Last week I wrote about television; this week I’ve been thinking about Hollywood. Not least because a screenwriter with a pretty good track record recently attached himself to my squirrel book1 and is hoping to adapt it into a big animated movie. But it often takes five years or more to go from script to screen, so I can’t help wondering–will Hollywood as we know it still be around by then?
Internet hero Cory Doctorow doesn’t think so. A few years ago he wrote an essay predicting the death of big-budget movies: “The specific, rarefied animal that is the gigantic film spectacle demands a technological reality that has ceased to exist: just enough technology to distribute the films everywhere, but not so much technology that the audience gets to overrule your distribution decisions.”

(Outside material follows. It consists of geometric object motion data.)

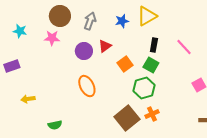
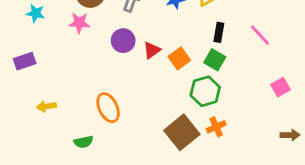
red triangle: (105, 46) -> (152, 50), moved
orange ellipse: (87, 86) -> (108, 108), moved

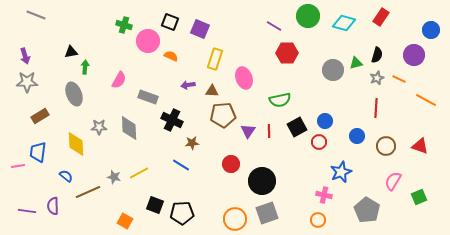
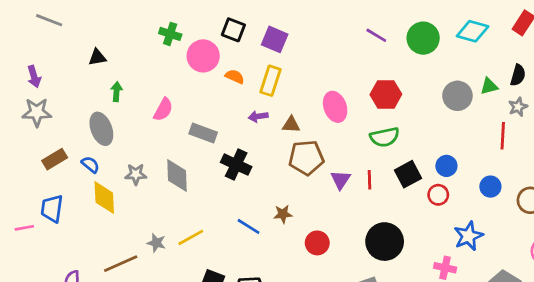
green circle: (308, 16) -> (423, 38), moved
black triangle: (71, 52) -> (97, 57), moved
red hexagon: (287, 53) -> (386, 94), moved
yellow rectangle: (215, 59) -> (270, 81), moved
red line: (376, 108) -> (503, 136), moved
brown star: (192, 143) -> (283, 214), moved
red circle: (231, 164) -> (317, 243), moved
blue semicircle: (66, 176) -> (90, 165), moved
black circle: (262, 181) -> (385, 242), moved

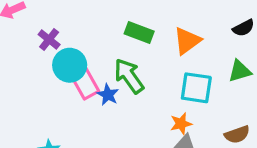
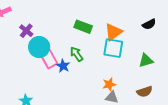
green triangle: (240, 71) -> (146, 60), moved
green arrow: (129, 76) -> (77, 54), size x0.7
cyan square: (196, 88) -> (113, 48), moved

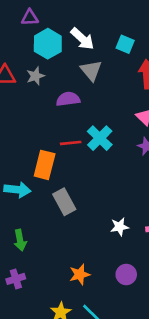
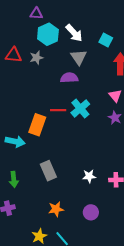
purple semicircle: (68, 99) -> (69, 78), moved
gray rectangle: (64, 202) -> (48, 171), moved

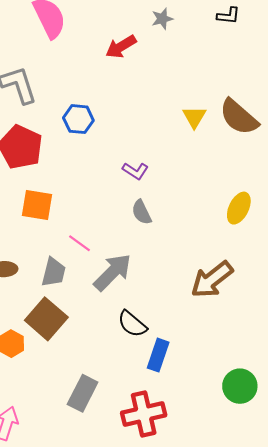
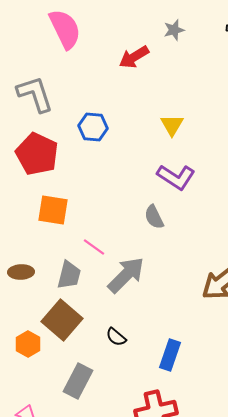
yellow triangle: (194, 117) -> (172, 125), moved
purple L-shape: (135, 171) -> (176, 177), moved, size x1.5
black semicircle: (132, 324) -> (116, 337), moved, size x0.7
gray rectangle: (83, 393) -> (78, 381), moved

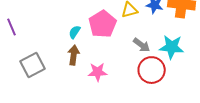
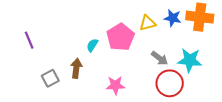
brown arrow: (74, 55) -> (76, 68), moved
gray square: (33, 65) -> (50, 78), size x0.7

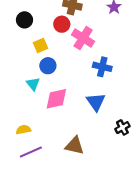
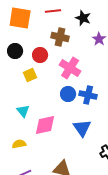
red circle: (62, 24) -> (40, 55), moved
blue circle: (48, 66) -> (68, 94), moved
yellow semicircle: (23, 130) -> (19, 144), moved

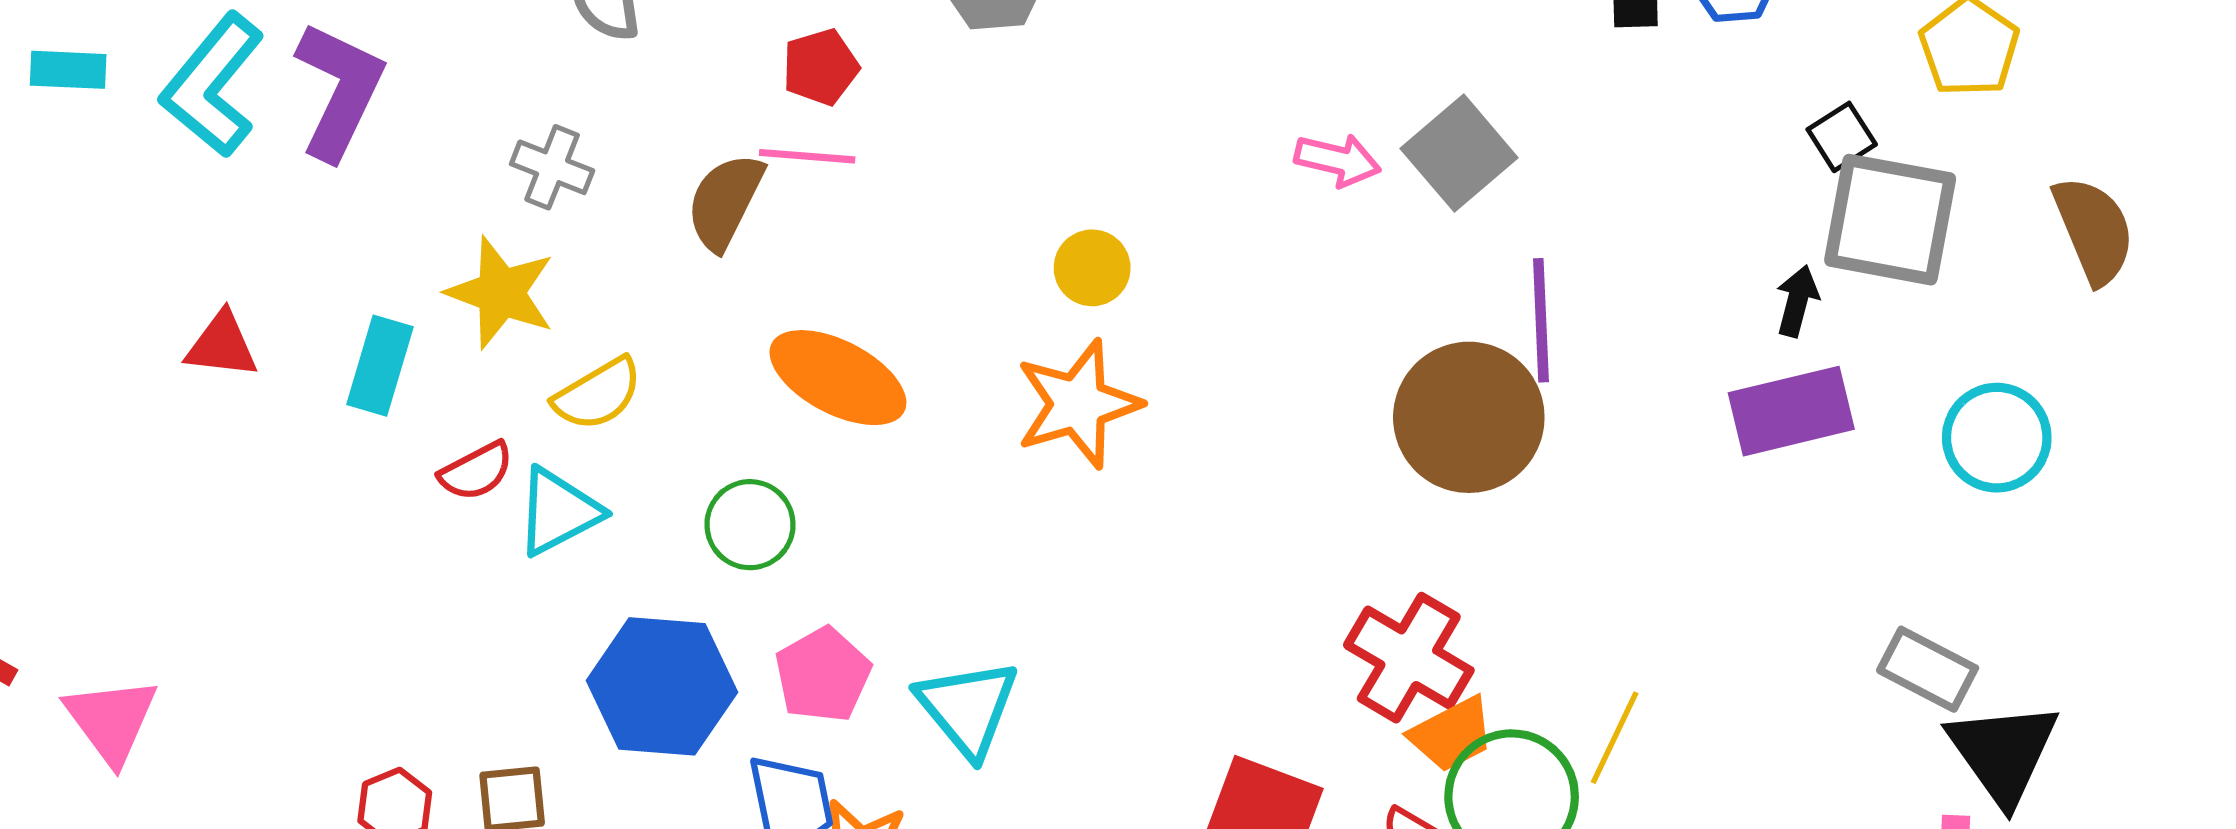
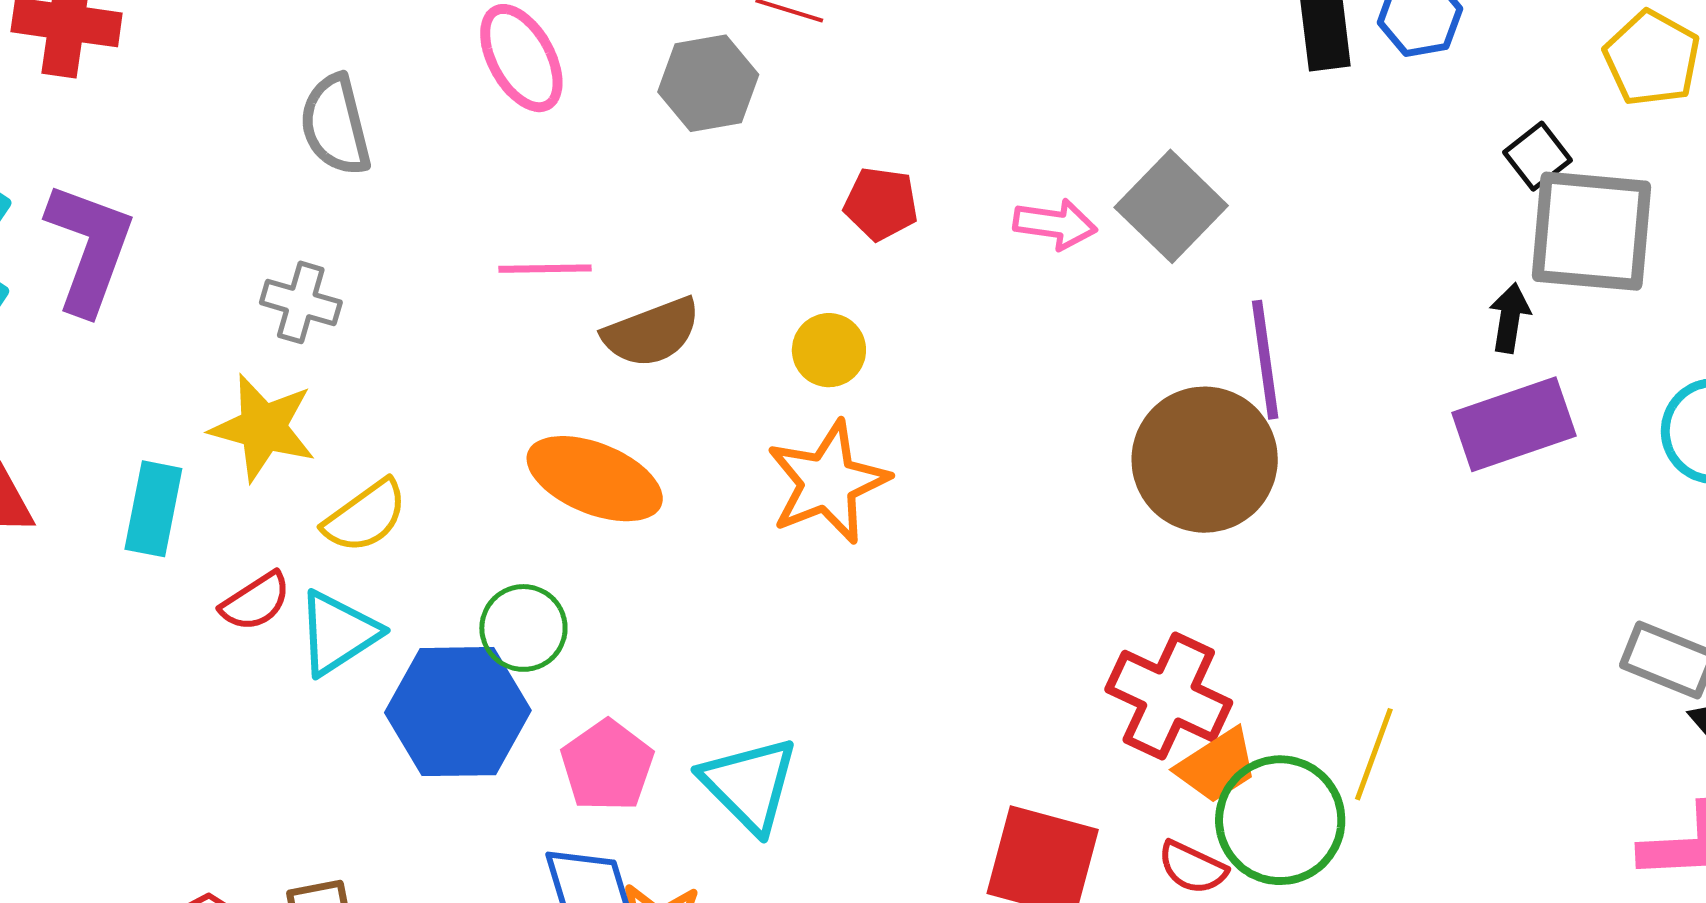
red pentagon: (820, 67) -> (881, 204), moved, turned 30
brown semicircle: (725, 201) -> (652, 332), moved, turned -132
blue hexagon: (662, 686) -> (458, 712), moved

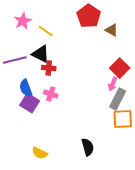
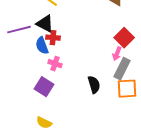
blue semicircle: (26, 88) -> (42, 46), moved
purple square: (30, 103) -> (44, 87), moved
black semicircle: (88, 147) -> (94, 85), moved

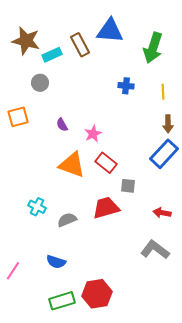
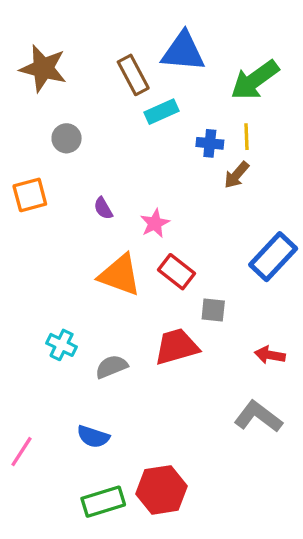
green arrow: (153, 48) -> (255, 80), turned 36
cyan rectangle: (52, 55) -> (161, 112), moved
yellow line: (163, 92) -> (246, 137), moved
brown arrow: (168, 124) -> (236, 175), moved, turned 42

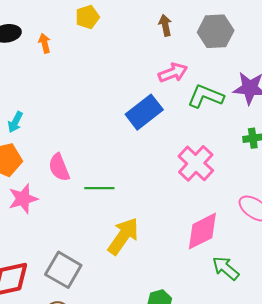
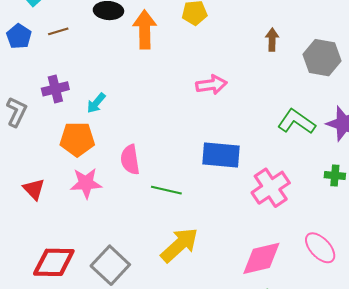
orange arrow: (45, 43) -> (145, 29), size x1.8
pink arrow: (173, 73) -> (211, 85), moved
blue rectangle: (144, 112) -> (221, 155), moved, turned 30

So far, perhaps surprisingly, he’s been dead wrong. Theater attendance is down 20% in the USA over the last decade, but actual box-office income is flat, thanks to higher ticket prices. Home-entertainment spending (DVDs, rentals, Netflix, etc) is overall down almost 30% in constant dollars since 2005, but that’s counteracted by the huge rise in ‘foreign’ box office over the same period. Hollywood seems to be fighting the Internet to a standstill.
But does anyone out there really think that can last?
Music and books show that the Internet inevitably grinds ceaselessly and relentlessly away at entertainment prices. It’s a death of a thousand cuts–or, more precisely, ten million BitTorrents and a free alternative around every corner. All the DRM in the world won’t save Hollywood in the long run. They can’t keep raising ticket prices forever, and they won’t keep finding new revenue sources faster than the Internet devours them.
In the long run this is probably true of TV too, but there are some significant differences between the two. First, movies are crazy-expensive. Reality TV is insanely cheap; I’ve been behind the camera a time or two myself, helping to craft 30-minute travel shows filmed (on location) for a mere $50,000 plus post-production. Even HBO’s big-budget spectacles like Game of Thrones cost a relatively frugal $5-6 million per episode. Movies routinely cost 20 times as much–plus marketing costs. For network TV, advertising is income; for Major Motion Pictures, it’s a cost that can easily run into the tens of millions.
We’re culturally programmed to Go See Movies, which is a huge Hollywood advantage, but that won’t stick indefinitely. Rep and arthouse theaters are everywhere dying and struggling, respectively, and they’re canaries in the coal mine. As Hollywood hikes ticket prices, and fewer and fewer people attend theaters every year, eventually they’ll hit a point at which the cultural cachet and social buzz of going to see a movie seems less and less worthwhile to more and more people.
So it seems to me that the predatory price-gouging Internet is more dangerous to movies than television. Don’t get me wrong, I love the Internet, but I love movies too, and I’m worried about them. Hollywood will have to start driving costs down. That can be done to some extent–see digital cameras, digital distribution, and the entire career of Robert Rodriguez–but big-budget movies are fundamentally extremely difficult and expensive things whose creation requires an army of talented people. Yes, technology will change that…but not as fast as it eats away at Hollywood’s revenues.
So pity us poor underpaid novelists; Hollywood has been our lottery ticket for so long. At least animation is likely to get cheaper faster, meaning the odds of some day seeing my squirrel book on the big screen will actually probably increase with every passing year. A happy thought. But a much less happy one is that I can’t help wondering how many big screens will be left by then.
1No, really, I wrote a whole book about a squirrel. It won an award and everything.